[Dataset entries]

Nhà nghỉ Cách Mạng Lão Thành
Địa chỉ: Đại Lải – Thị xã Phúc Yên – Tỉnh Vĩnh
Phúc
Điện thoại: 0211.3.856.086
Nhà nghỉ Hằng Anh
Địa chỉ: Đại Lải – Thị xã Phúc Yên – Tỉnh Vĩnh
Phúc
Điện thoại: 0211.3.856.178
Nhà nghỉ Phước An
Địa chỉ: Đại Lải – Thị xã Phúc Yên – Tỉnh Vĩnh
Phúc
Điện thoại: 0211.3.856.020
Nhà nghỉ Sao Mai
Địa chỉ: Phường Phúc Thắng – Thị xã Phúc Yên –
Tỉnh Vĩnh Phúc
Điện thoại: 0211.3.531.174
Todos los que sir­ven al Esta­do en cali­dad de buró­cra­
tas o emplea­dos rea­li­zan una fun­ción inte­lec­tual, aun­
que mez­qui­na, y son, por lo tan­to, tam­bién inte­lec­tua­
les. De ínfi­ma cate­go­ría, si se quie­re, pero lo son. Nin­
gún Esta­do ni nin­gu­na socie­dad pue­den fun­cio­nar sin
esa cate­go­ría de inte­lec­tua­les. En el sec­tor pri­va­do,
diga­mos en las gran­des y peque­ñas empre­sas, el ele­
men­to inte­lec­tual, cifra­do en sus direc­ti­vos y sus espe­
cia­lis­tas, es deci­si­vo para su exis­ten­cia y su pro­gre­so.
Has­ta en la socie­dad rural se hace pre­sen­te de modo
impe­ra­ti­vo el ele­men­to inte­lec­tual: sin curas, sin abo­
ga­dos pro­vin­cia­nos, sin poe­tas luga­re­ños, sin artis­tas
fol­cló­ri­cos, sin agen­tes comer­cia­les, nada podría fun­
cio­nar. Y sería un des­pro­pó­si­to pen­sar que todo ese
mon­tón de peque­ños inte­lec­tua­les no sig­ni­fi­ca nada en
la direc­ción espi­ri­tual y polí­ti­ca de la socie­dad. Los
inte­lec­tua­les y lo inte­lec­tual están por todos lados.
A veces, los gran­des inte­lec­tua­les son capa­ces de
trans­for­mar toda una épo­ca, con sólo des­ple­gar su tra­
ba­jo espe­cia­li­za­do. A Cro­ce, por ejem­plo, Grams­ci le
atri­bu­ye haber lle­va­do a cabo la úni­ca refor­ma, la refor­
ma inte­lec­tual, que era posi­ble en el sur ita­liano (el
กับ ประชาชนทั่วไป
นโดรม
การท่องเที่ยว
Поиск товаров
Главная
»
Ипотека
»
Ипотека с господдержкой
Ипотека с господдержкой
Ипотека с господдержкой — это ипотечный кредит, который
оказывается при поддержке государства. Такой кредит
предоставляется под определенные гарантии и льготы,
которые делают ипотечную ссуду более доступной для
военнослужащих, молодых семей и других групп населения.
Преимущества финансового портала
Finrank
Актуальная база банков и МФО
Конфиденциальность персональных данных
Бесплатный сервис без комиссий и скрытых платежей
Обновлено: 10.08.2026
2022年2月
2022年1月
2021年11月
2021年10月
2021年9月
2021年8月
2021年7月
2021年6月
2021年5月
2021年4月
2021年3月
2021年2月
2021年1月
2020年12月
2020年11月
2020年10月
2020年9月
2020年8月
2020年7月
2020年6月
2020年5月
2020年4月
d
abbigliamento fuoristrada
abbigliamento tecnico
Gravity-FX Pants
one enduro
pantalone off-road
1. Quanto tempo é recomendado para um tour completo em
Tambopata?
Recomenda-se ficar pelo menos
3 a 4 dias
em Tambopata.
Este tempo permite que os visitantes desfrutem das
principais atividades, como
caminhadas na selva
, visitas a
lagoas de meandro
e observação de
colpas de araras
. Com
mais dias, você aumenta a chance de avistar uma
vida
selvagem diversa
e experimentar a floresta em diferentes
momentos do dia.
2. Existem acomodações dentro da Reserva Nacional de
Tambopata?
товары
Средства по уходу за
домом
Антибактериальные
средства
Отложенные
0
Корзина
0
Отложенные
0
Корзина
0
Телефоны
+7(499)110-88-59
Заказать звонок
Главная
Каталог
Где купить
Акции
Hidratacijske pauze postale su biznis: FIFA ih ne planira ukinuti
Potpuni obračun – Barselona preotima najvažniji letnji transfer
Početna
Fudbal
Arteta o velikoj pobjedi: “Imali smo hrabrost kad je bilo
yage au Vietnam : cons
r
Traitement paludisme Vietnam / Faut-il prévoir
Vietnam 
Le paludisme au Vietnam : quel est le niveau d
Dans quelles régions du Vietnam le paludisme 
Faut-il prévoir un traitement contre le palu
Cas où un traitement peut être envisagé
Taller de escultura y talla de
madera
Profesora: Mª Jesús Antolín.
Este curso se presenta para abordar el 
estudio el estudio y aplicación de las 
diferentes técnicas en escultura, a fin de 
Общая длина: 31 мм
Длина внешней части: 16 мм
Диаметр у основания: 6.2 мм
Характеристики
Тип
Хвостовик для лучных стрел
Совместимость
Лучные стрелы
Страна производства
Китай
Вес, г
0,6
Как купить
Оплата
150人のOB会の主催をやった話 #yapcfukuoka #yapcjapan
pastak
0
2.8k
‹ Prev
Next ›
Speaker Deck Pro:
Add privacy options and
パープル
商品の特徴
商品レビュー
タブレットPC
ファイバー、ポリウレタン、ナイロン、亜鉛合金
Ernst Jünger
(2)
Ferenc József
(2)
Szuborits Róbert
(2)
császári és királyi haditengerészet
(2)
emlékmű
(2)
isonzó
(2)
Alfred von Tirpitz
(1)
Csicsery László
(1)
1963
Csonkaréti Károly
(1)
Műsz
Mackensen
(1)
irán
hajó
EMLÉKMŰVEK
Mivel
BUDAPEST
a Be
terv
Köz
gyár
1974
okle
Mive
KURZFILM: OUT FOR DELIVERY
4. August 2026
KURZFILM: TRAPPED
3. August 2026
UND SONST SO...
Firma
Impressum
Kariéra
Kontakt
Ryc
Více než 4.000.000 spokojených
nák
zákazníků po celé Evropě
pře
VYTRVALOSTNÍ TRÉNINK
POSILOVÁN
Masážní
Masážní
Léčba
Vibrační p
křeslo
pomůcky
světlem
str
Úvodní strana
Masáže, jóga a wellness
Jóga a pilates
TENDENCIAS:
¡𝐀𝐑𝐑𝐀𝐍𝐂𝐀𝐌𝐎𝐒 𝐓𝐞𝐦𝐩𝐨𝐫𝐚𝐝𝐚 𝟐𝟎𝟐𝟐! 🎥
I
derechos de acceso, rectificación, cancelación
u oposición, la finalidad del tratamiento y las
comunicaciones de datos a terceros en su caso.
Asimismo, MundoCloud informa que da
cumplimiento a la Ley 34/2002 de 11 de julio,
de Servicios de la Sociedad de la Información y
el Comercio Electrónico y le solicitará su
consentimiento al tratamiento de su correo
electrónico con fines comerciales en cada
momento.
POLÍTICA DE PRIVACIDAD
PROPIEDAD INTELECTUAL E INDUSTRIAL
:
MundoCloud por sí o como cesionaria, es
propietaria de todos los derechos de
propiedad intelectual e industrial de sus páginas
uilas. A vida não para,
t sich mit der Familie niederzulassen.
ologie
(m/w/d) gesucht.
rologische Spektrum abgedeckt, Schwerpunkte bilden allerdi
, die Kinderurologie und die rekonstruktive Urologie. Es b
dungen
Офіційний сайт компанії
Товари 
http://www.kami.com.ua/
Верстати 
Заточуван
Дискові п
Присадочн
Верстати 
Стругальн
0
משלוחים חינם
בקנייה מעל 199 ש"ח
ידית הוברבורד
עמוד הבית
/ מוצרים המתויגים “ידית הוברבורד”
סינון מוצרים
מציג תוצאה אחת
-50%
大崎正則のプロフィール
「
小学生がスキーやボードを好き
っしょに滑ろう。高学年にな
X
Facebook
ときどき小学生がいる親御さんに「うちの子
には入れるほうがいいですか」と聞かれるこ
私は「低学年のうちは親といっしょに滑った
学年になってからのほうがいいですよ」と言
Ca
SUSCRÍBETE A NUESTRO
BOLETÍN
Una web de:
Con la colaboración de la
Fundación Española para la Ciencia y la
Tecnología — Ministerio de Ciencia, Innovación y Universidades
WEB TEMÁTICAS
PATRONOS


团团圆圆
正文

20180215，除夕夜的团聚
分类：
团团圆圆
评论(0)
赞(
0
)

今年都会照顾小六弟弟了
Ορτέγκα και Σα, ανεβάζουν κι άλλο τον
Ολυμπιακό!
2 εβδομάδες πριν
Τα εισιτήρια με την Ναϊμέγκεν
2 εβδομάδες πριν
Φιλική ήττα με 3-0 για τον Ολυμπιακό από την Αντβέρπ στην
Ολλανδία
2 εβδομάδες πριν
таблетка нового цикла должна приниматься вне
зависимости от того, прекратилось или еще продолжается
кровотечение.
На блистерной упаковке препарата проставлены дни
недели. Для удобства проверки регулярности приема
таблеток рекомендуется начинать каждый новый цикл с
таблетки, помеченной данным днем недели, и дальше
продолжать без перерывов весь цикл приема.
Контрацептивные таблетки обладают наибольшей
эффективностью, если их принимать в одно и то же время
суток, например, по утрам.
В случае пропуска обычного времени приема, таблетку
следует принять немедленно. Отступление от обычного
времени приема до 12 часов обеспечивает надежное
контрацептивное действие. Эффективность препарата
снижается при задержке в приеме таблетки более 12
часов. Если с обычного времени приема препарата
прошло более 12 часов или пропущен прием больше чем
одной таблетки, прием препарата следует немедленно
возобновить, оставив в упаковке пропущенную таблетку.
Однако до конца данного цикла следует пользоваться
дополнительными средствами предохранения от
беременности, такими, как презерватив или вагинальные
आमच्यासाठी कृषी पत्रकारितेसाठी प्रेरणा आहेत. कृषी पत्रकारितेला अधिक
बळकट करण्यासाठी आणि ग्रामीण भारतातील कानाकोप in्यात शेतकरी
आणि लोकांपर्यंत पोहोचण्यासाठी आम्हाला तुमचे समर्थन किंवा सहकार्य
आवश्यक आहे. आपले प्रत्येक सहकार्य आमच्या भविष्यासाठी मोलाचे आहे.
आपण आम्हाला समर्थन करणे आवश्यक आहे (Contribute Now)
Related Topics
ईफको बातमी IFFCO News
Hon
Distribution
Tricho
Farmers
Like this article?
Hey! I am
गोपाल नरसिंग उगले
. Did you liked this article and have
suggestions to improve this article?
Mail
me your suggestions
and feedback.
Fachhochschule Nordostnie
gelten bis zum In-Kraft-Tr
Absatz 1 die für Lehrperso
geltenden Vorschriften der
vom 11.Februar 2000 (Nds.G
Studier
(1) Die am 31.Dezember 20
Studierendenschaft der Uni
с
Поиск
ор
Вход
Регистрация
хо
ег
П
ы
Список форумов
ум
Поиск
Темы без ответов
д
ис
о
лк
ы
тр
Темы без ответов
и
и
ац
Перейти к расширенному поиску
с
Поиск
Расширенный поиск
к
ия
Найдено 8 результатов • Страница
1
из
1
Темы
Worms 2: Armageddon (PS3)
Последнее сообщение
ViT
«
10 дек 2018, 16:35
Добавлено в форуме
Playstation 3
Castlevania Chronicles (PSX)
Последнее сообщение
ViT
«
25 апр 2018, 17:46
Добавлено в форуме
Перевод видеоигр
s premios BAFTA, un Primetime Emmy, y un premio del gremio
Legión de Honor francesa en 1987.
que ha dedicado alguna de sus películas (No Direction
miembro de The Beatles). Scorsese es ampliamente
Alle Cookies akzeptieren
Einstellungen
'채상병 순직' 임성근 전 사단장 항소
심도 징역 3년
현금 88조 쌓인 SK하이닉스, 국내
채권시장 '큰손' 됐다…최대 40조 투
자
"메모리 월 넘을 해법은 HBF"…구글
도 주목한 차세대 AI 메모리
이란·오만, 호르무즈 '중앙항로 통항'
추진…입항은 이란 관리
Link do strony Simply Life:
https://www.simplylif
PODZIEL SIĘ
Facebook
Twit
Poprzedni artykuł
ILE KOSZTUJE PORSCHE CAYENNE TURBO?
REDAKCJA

Exercise description:
In the entries above, how many lines include the word "Điện"? Give only that number.

Problem solution:
4